In diesen Coronazeiten ist die Arbeit des Bürgerforums schwierig geworden. Seit Beginn des letzten Jahres haben es sowohl der alte Vorstand bis April dieses Jahres als auch der neue Vorstand seit Mai nicht geschafft, den Draht zu den Mitgliedern sicher aufrecht zu erhalten. Wir bitten um Verständnis.

Der Vorstand hat auf der letzten Vorstandssitzung beschlossen, eine Mitgliederversammlung am 11. Oktober um 18:00 Uhr in der Alten Post abzuhalten, zu der alle Mitglieder und Freunde des Bürgerforums herzlich eingeladen sind. Wir hoffen, dass danach auch wieder regelmäßige Mitgliederversammlungen möglich werden. Der Versuch einer Versammlung Ende letzten Jahres ist an Corona gescheitert. Die Jahreshauptversammlung mit der Vorstandswahl im April musste als Onlineversammlung stattfinden und litt daher unter geringer Beteiligung. Diese Probleme haben derzeit aber alle Vereine und alle hoffen das Beste für die Zukunft.
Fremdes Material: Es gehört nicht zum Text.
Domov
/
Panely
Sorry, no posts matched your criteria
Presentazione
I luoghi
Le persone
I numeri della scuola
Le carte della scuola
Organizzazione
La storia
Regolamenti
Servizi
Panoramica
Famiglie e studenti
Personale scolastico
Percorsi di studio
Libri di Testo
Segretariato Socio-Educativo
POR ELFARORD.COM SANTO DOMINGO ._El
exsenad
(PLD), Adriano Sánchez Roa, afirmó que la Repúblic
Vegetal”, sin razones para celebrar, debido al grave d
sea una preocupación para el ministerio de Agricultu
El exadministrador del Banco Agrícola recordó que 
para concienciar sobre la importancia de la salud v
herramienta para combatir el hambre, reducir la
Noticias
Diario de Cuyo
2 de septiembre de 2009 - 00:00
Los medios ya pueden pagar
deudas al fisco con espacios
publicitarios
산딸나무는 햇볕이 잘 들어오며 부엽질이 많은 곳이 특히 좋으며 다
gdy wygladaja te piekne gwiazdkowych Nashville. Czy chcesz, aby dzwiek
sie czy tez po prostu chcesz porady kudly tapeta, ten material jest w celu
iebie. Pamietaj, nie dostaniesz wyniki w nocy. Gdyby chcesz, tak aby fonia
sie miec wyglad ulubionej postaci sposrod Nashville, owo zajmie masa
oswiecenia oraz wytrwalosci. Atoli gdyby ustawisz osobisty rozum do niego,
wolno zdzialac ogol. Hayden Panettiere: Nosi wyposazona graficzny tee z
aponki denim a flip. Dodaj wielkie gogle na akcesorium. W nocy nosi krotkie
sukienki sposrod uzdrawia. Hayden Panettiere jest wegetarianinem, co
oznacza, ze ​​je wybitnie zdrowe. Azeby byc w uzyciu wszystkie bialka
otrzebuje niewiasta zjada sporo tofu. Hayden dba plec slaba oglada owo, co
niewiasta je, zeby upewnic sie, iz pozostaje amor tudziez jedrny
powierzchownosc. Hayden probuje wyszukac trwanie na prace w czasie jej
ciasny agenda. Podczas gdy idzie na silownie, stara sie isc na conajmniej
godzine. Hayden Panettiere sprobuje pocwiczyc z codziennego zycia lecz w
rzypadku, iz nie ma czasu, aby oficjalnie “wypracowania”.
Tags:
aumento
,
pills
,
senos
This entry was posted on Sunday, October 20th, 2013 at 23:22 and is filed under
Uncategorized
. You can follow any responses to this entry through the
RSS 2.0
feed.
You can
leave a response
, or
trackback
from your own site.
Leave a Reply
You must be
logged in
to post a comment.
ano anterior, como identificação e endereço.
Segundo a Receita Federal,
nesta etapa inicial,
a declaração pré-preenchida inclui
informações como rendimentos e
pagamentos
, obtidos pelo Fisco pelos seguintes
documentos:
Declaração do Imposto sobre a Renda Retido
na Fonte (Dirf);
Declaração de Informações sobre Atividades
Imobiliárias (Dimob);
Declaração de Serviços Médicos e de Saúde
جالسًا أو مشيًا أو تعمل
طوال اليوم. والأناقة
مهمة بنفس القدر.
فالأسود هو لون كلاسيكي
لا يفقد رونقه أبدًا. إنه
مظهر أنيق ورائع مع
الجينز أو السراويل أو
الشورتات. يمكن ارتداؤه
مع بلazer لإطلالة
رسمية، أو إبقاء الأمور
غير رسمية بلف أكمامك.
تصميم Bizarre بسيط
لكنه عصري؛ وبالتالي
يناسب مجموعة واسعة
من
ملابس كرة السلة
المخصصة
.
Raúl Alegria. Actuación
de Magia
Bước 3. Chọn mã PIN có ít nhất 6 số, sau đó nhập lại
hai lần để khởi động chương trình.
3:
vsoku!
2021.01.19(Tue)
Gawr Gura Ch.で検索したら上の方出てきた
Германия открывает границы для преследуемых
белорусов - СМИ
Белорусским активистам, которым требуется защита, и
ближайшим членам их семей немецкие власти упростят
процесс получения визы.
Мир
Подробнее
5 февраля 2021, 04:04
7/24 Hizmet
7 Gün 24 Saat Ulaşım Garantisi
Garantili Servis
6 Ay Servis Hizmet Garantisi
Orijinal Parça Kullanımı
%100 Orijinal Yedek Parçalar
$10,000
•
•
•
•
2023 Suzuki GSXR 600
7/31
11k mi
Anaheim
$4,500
Hiermit will der Vorstand einen weiteren Sachstandsbericht, der sich mit der A52 und dem damit im Zusammenhang stehenden Problem der brennenden Mottbruchhhalde beschäftigt geben.

Wie in den vergangenen Jahren war der Kampf gegen die A52 eins unserer Hauptbetätigungsfelder. Die derzeit (noch) aktuellen Pläne für den südlichen Gladbecker Abschnitt mit dem riesigen Autobahnkreuz A2/ A52 und dem anschließenden Stück der A52 bis zur Stadtgrenze nach Bottrop sind im Sommer 2020 öffentlich ausgelegt worden. Wegen der Coronapandemie waren Einsichten in die Pläne nur schwer möglich und zum Ende hin erhielten etliche Bürger gar keine Termine zur Einsicht mehr. Das Bürgerforum hält dies für rechtsfehlerhaft. Der damalige Vorstand des Bürgerforums konnte in der Pandemie auch nicht viele Hilfestellungen für die betroffenen Mitglieder leisten. Dennoch sind eine Menge wichtiger Einwendungen gegen die Pläne erhoben worden.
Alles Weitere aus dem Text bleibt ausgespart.